As well as niche players such as F5, Redline, Radware, and NetScaler, the likes of Cisco and Nortel are also active.

Typically, a web acceleration appliance will sit between an enterprise’s security firewall and its applications to provide a more efficient data processing and security platform.

F5’s main product is Big-IP, which supports data traffic management software such as data compression, load balancing and Secure Sockets Layer (SSL) security acceleration on a single appliance.

New features in the recently launched Version 9 of the product include "rate shaping" capabilities, which are designed to deliver appropriate bandwidth to high priority applications.

Big-IP Version 9 runs on a range of appliances. Redline’s E/X and T/X appliance ranges offload processing power from application and web servers to deliver the required increased performance.

Redline’s 3G Cache software tool, which combines with other tools, frequently offloads used data from servers to speed up overall data processing.
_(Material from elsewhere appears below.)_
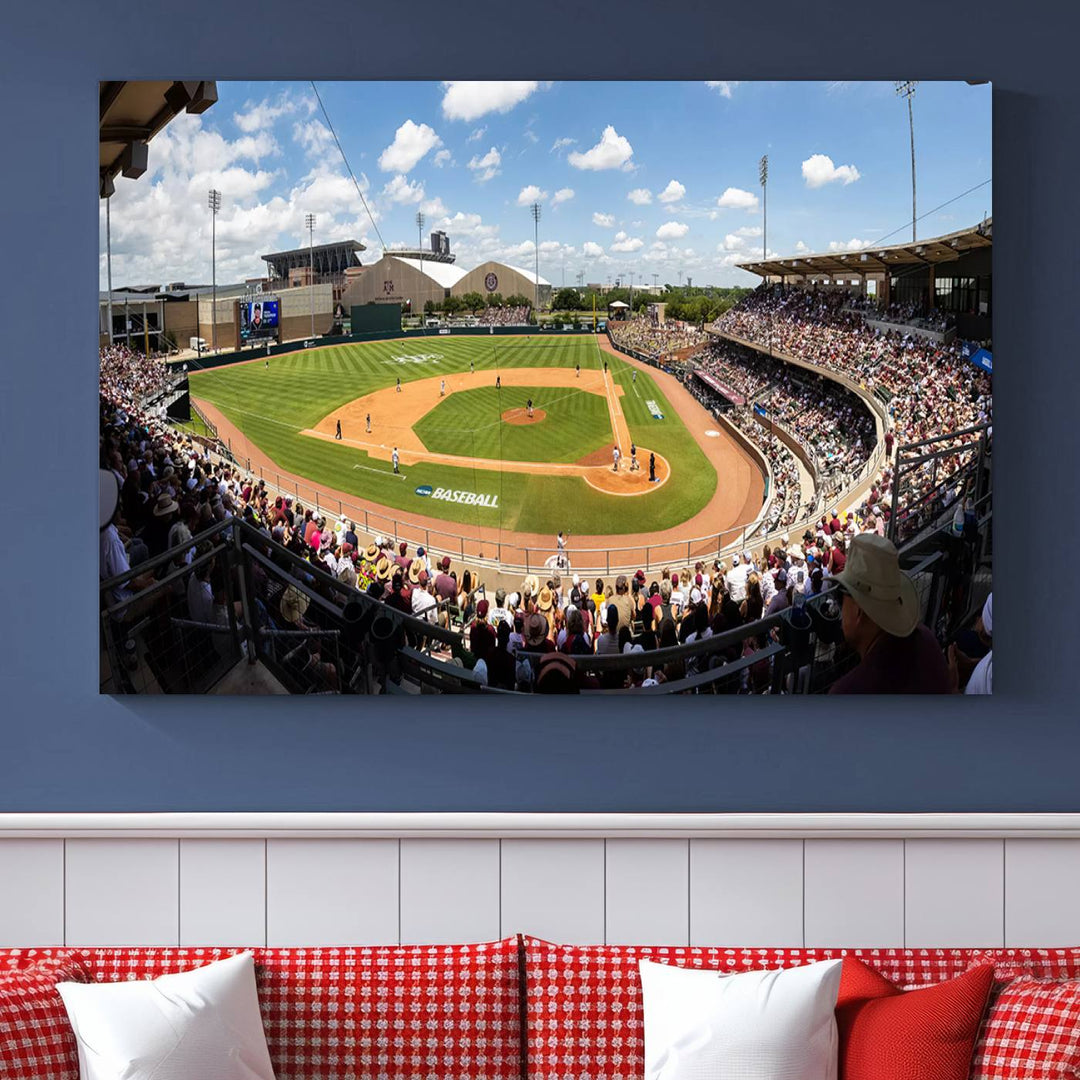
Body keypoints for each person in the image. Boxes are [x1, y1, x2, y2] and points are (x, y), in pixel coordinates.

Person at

The 3G Cache software operates on Redline’s E/X 3250 appliance.

A Butler Group Technology report found that, "Any organisation that offers web-based services to customers, particularly via standard enterprise applications such as PeopleSoft, SAP, Siebel and Lotus iNotes, could benefit significantly from web acceleration."

Alan Rodger, Butler analyst and author, of the report, said, "Web-based application architectures have a number of inherent vulnerabilities, which have commonly been addressed by numerous individual solutions.

"Web acceleration technology [providing key functions on a single platform] can reduce the burden on web servers and security servers, reduce bandwidth requirements, increase security, and enhance application performance and flexibility," he said.

Computer Weekly in association with Redline Networks is planning to host a free London event to discuss network applications and the research results. To register your interest in attending, click here>>

John Lewis speeds up applications and cuts bandwidth costs

John Lewis Partnership is using Redline Networks’ T/X enterprise application processor to improve the performance and availability of its customer service applications.

The product is being used to decrease connection times and increase performance between the company’s shops and head office and to reduce bandwidth costs by £30,000 a year.

John Lewis found its existing network infrastructure was having problems coping with rising demand for its customer service applications.

With new functionality being added, the company was looking for a product to improve the performance of its web-based support applications. It looked at appliance-based compression products from Packeteer and XCache, as well as server-based software alternatives.

John Lewis chose Redline - via its integrator Azzurri Networks - because of its "ease of integration and unique platform".

Redline enterprise application processors were put between the existing load-balancing and datacentre equipment, which included Apache web servers.

Mark Denyer, network technical manager at John Lewis, said, "In terms of implementation, this was quick and straightforward. Once the Redline systems were turned on, we saw an immediate and significant reduction in Wan traffic and faster response times."

Denyer said, "Our bandwidth usage graphs show a clear reduction in bandwidth used following the Redline implementation, and this has resulted in savings of £30,000 a year. And as we have rolled this out to all our branches, many users have commented on the performance improvements."

John Lewis also says it is saving about 3Gbytes of bandwidth data per day by using the Redline appliances.